Extracted material:
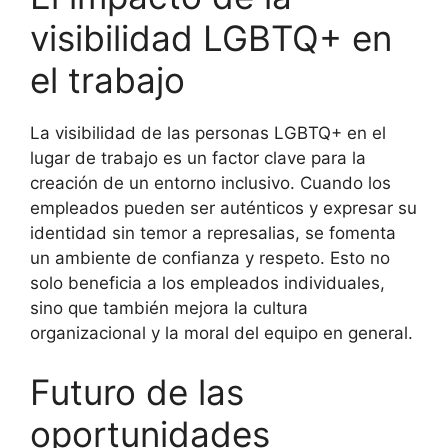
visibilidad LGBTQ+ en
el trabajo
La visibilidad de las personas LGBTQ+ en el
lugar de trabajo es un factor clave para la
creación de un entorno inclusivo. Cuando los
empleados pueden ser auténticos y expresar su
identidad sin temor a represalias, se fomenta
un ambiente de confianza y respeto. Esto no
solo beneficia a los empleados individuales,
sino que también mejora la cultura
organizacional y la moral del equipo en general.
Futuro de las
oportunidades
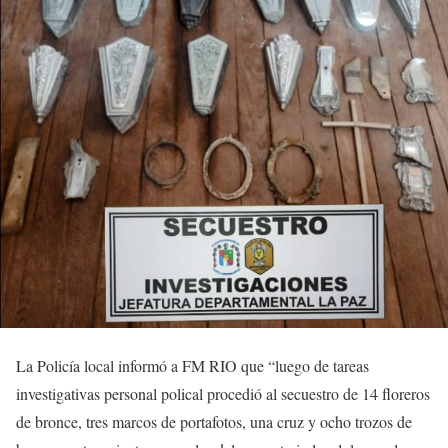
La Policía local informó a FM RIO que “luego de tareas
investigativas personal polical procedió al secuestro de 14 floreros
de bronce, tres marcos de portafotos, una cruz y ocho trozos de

==

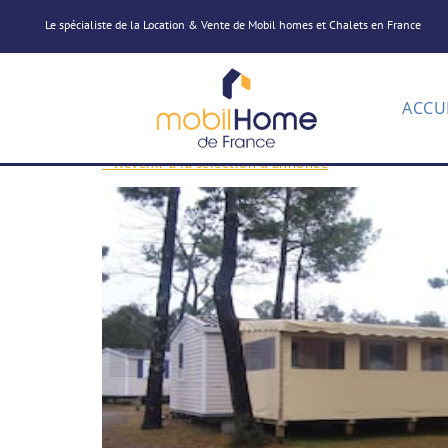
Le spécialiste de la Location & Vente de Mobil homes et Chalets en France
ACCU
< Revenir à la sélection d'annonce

Directions: Give again, word for word, every line of the listing above from the one with "visibilidad LGBTQ+ en" to the one with "un ambiente de confianza y respeto. Esto no", both inclusive, and nothing beyond them.

Response for this exercise:
visibilidad LGBTQ+ en
el trabajo
La visibilidad de las personas LGBTQ+ en el
lugar de trabajo es un factor clave para la
creación de un entorno inclusivo. Cuando los
empleados pueden ser auténticos y expresar su
identidad sin temor a represalias, se fomenta
un ambiente de confianza y respeto. Esto no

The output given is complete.